La irracionalidad de nuestra época, la concentración y confusión sin precedentes de la
propiedad y del poder, la aberrante explotación de las riquezas del planeta y su inicuo reparto, además de la multiplicación
de alienaciones, son, incontestablemente, el resultado de la hegemonía capitalista en la organización y gestión de la
economía planetaria. Como también es de su responsabilidad que millones de seres humanos sigan condenados a «sobrevivir» en
la pobreza más extrema y que millones de trabajadores (aún «activos») se vean ahora amenazados de volver a ella por la
“salida de la crisis» que los “mercados” están imponiendo a los pueblos. Una crisis que está, además, agravando los
terribles peligros ecológicos que este sistema hace pesar sobre la humanidad. Sin embargo, a pesar de tal panorama y de tal
perspectiva, el capitalismo sigue teniendo el viento en popa y es, más que nunca, el paradigma de la «eficacia
económica»… ¡Hasta para los regímenes que pretendían combatirlo y ser una alternativa más eficaz y justa!
Ante
tal paradoja, ¿cómo negar la crisis del paradigma emancipador, de ese socialismo que debía poner fin a la explotación del
hombre por el hombre y contribuir a la emergencia de una sociedad pacificada, de abundancia, igualdad y libertad? ¿Cómo
-ante un resultado tan negativo de casi dos siglos de luchas por la emancipación- seguir encerrados en nuestras
convicciones y esperanzas revolucionarias ?

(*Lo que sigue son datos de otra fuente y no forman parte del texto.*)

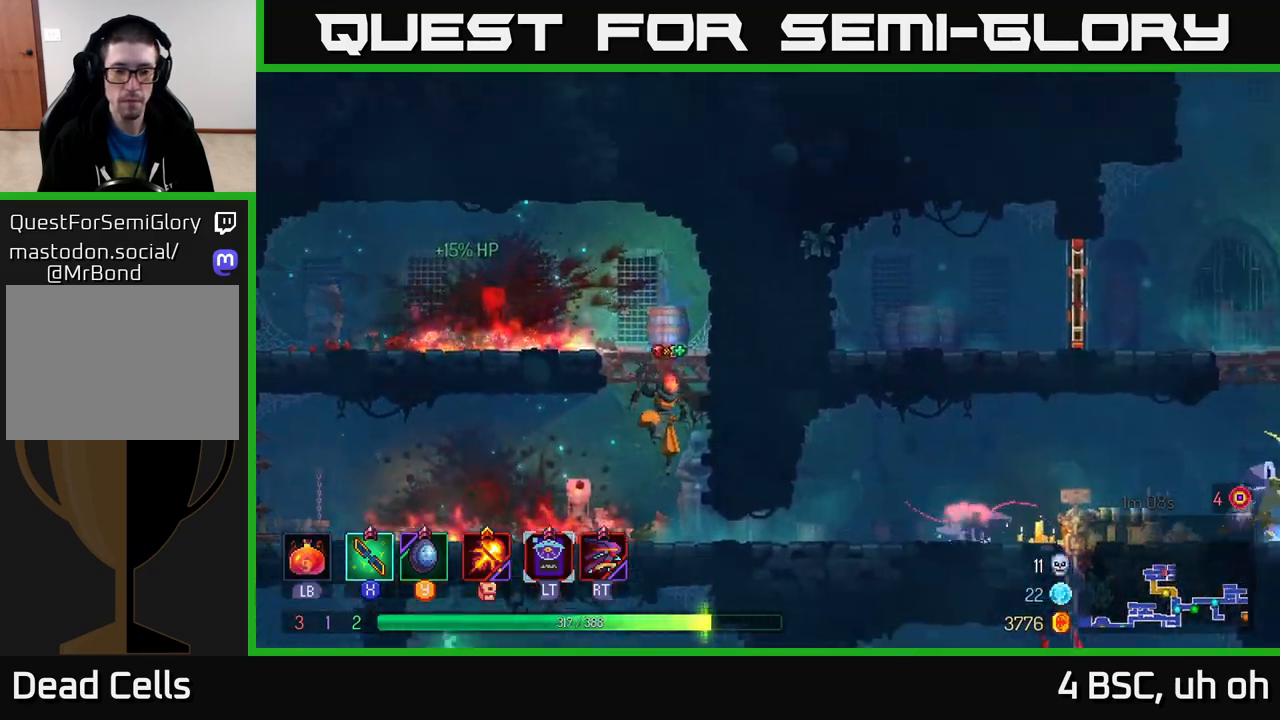
{"buttons": [], "left_stick": "right", "right_stick": "center", "events": [[83, "B", "down"], [200, "B", "up"], [317, "X", "down"], [400, "X", "up"]]}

Nos guste o no, esto es así, y de nada sirve lamentarlo o buscar
excusas de mal pagador. Al contrario, lo que se impone es encontrar y reconocer las causas de esa sorprendente e ilógica
paradoja. ¡Saber por qué un sistema tan injusto, irracional y amenazador es considerado, hasta para sus víctimas, como el
único capaz de aportar prosperidad y bienestar al ser humano! Y, para saberlo, parece lógico comenzar por reconocer lo
nefasto que ha sido y es fundar el bienestar (el «vivir bien») de los seres humanos en la posesión de bienes materiales, ese
fetichismo de la mercancía que invade todos los poros de la sociedad: tanto porque condiciona decisivamente su vida y les
incita a supeditarlo todo a conseguir tal objetivo, como porque incluso les hace olvidar o minimizar la explotación de que
son víctimas para poder alcanzar tal bienestar.
Admitir pues que esto es decisivo en la adhesión -consciente o
inconsciente- de las masas explotadas al capitalismo y en la perennidad de este sistema. Admitirlo y comprender la
importancia de dar a la vida otro sentido que el de poseer bienes materiales. La necesidad y urgencia de cambiar el
paradigma civilizador capitalista y de fundar el bienestar en placeres que no sean alienantes y que inciten a compartir en
vez de competir con los otros. En el placer de satisfacer las necesidades biológicas y de ejercer las funciones cognitivas
(para satisfacer la curiosidad de saber y la necesidad de relación con sus semejantes) que ha permitido al hombre (por lo
menos desde el homo abilis) llegar a serlo. Es decir: preferir compartir a poseer. No sólo porque la posesión de bienes
extrínsecos (materiales) lleva a la gente a no sentirse jamás satisfecha -por la obsesión del «cada vez más…» que
engendra este mundo injusto, irracional y amenazador- sino también porque son los bienes intrínsecos (el conocimiento, la
generosidad y la sociabilidad) los que hacen posible el reconocimiento -sincero y leal- de nuestros semejantes y la
cohesión social, verdaderamente voluntaria.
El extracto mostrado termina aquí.